■ INSTRUCTIONS FOR THE TASK: All of the data below should be repeated exactly. Pictures should not be included.

[People photos with keypoints]
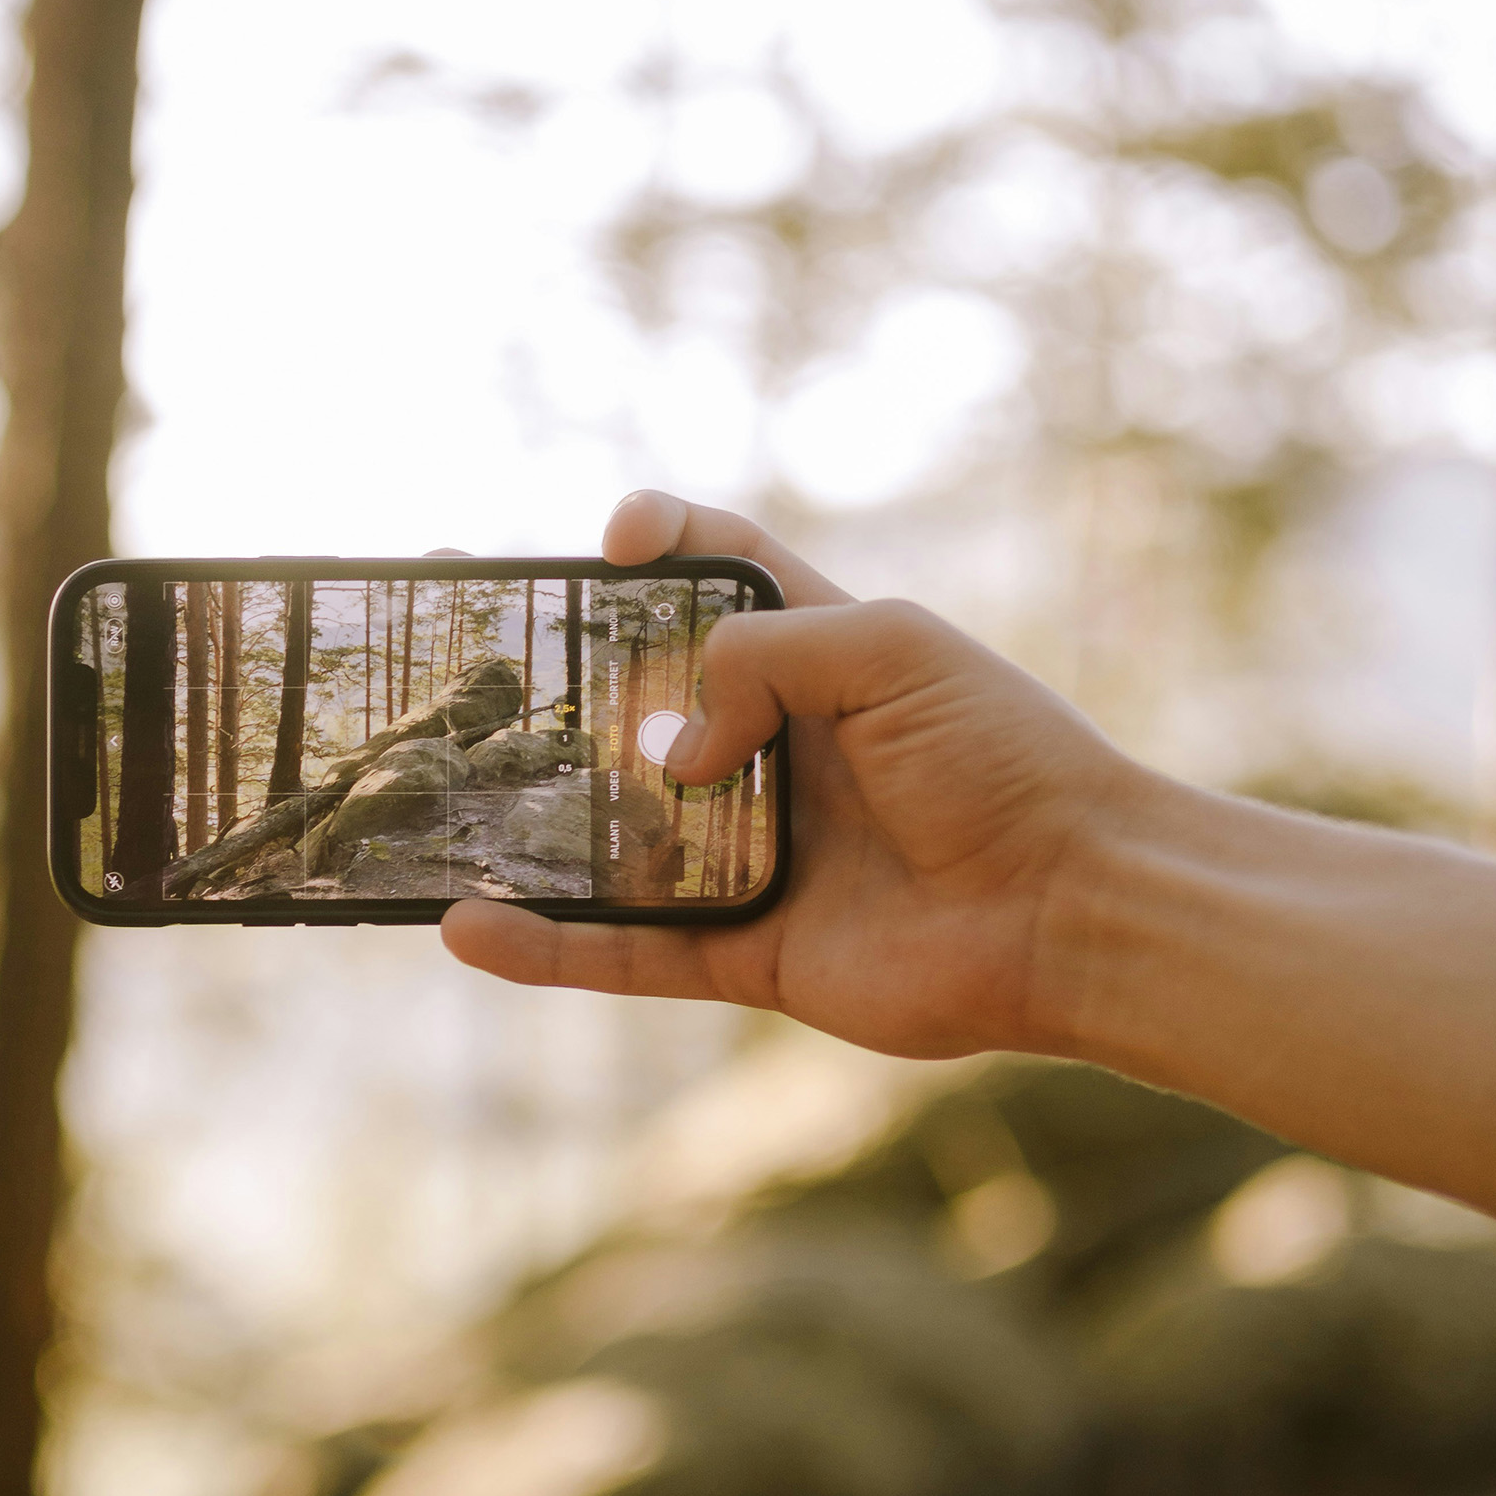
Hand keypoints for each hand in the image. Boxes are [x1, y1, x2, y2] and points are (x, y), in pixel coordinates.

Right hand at [441, 491, 1140, 1058]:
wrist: (1076, 909)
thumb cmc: (1004, 757)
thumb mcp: (888, 649)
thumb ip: (758, 658)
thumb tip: (665, 749)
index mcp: (820, 655)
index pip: (719, 575)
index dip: (658, 543)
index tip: (604, 542)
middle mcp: (774, 751)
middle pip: (633, 704)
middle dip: (540, 678)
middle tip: (444, 646)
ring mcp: (755, 854)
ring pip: (610, 837)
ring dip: (518, 820)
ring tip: (419, 794)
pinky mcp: (750, 953)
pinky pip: (627, 952)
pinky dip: (548, 948)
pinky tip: (466, 926)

■ EXERCISE SOLUTION:
Hand keypoints for each hand in the image. Boxes are [x1, y1, x2, y2] and points are (x, y), in pixel coordinates.

Right hand at [441, 491, 1140, 1058]:
wrist: (1076, 909)
thumb cmc: (1004, 757)
thumb mcp: (888, 649)
thumb ip: (758, 658)
thumb tip: (665, 749)
index mcp: (820, 655)
index pip: (719, 575)
index dip: (658, 543)
index tip: (604, 542)
middle mcp: (774, 751)
middle pip: (633, 704)
middle dip: (540, 678)
middle tip: (444, 646)
ring mcp: (755, 854)
ring pip: (610, 837)
ring dip: (518, 820)
ring tip: (419, 794)
pinky mcp: (750, 953)
pinky pip: (627, 952)
pinky dip: (548, 948)
pinky tip: (466, 926)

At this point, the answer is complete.